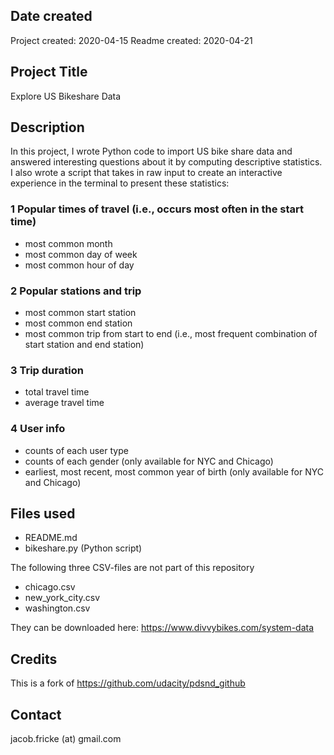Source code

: ## Date created
Project created: 2020-04-15
Readme created: 2020-04-21

## Project Title
Explore US Bikeshare Data

## Description
In this project, I wrote Python code to import US bike share data and answered interesting questions about it by computing descriptive statistics. I also wrote a script that takes in raw input to create an interactive experience in the terminal to present these statistics:

### 1 Popular times of travel (i.e., occurs most often in the start time)
- most common month
- most common day of week
- most common hour of day

### 2 Popular stations and trip
- most common start station
- most common end station
- most common trip from start to end (i.e., most frequent combination of start station and end station)

### 3 Trip duration
- total travel time
- average travel time

### 4 User info
- counts of each user type
- counts of each gender (only available for NYC and Chicago)
- earliest, most recent, most common year of birth (only available for NYC and Chicago)

## Files used

- README.md
- bikeshare.py (Python script)

The following three CSV-files are not part of this repository
- chicago.csv
- new_york_city.csv
- washington.csv

They can be downloaded here: https://www.divvybikes.com/system-data


## Credits
This is a fork of https://github.com/udacity/pdsnd_github

## Contact
jacob.fricke (at) gmail.com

══════════

YOUR GOAL:
Reproduce every one of the records above word for word, leaving out the pictures.

RESULT:
Source code

: ## Date created
Project created: 2020-04-15
Readme created: 2020-04-21

## Project Title
Explore US Bikeshare Data

## Description
In this project, I wrote Python code to import US bike share data and answered interesting questions about it by computing descriptive statistics. I also wrote a script that takes in raw input to create an interactive experience in the terminal to present these statistics:

### 1 Popular times of travel (i.e., occurs most often in the start time)
- most common month
- most common day of week
- most common hour of day

### 2 Popular stations and trip
- most common start station
- most common end station
- most common trip from start to end (i.e., most frequent combination of start station and end station)

### 3 Trip duration
- total travel time
- average travel time

### 4 User info
- counts of each user type
- counts of each gender (only available for NYC and Chicago)
- earliest, most recent, most common year of birth (only available for NYC and Chicago)

## Files used

- README.md
- bikeshare.py (Python script)

The following three CSV-files are not part of this repository
- chicago.csv
- new_york_city.csv
- washington.csv

They can be downloaded here: https://www.divvybikes.com/system-data


## Credits
This is a fork of https://github.com/udacity/pdsnd_github

## Contact
jacob.fricke (at) gmail.com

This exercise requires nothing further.